We are running a self-hosted version of Baserow. I chose Baserow due to the simplicity, but i’m running into performance issues with our API’s. The APIs are so slow, even 300,000 ms Timeouts are kicking in on a filter API.
Hi @dalekirkwood, thank you for sharing all the information. I don’t think I’ve ever seen someone running Baserow with so many rows in in their tables.
Can you give me insight how many API requests you’re making to the server? And also what kind of requests you’re making? Do they list rows using a search query, filters, sorts, etc. Are many rows being created, updated or deleted? Anything could requests.
Some additional questions:
Which version of Baserow do you currently run?
How many fields do you have in each table?
Have you thought about splitting Baserow up into multiple services?

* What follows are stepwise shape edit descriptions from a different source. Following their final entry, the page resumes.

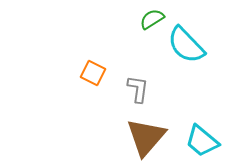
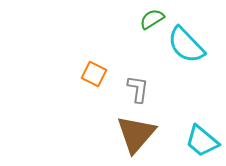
orange square: moved 1 px right, 1 px down
brown triangle: moved 10 px left, 3 px up
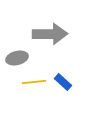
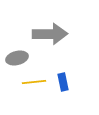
blue rectangle: rotated 36 degrees clockwise
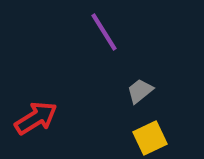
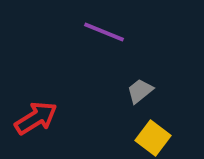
purple line: rotated 36 degrees counterclockwise
yellow square: moved 3 px right; rotated 28 degrees counterclockwise
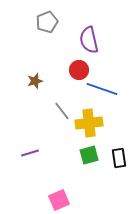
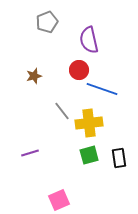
brown star: moved 1 px left, 5 px up
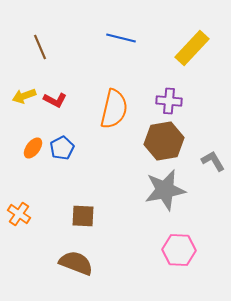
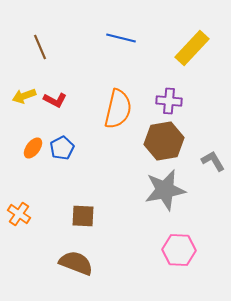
orange semicircle: moved 4 px right
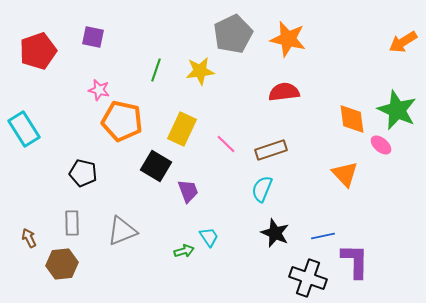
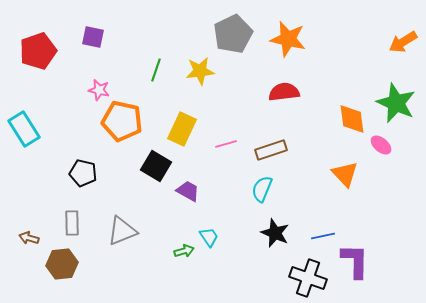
green star: moved 1 px left, 7 px up
pink line: rotated 60 degrees counterclockwise
purple trapezoid: rotated 40 degrees counterclockwise
brown arrow: rotated 48 degrees counterclockwise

This will help you to identify where the bottleneck might me.
Multiple application servers.
Separate PostgreSQL server.
Separate Redis server.
If you can reduce the number of rows, then do that, it will help.
There are many things that can cause performance problems. Some things that come top of mind:
Your table is huge, and Baserow tries to add it to add every row to the search index. This process is CPU intensive, can time out, and constantly restart.
If you’re making many update requests to the same row, basically a new request before the other one has completed, could put the gunicorn workers in a deadlock.
The bottleneck might be in the PostgreSQL database server.
Some other notes:
If you’re using 20GB memory, then there is room to scale the gunicorn workers up even more to handle more concurrent API requests, although I’m not really sure how well 45+ gunicorn workers work in combination with an 8 core CPU. Every gunicorn worker should consume around 150MB of memory.
Anyway, these are all just some thoughts. It would be great to get more insights in what you’re doing if I want to help.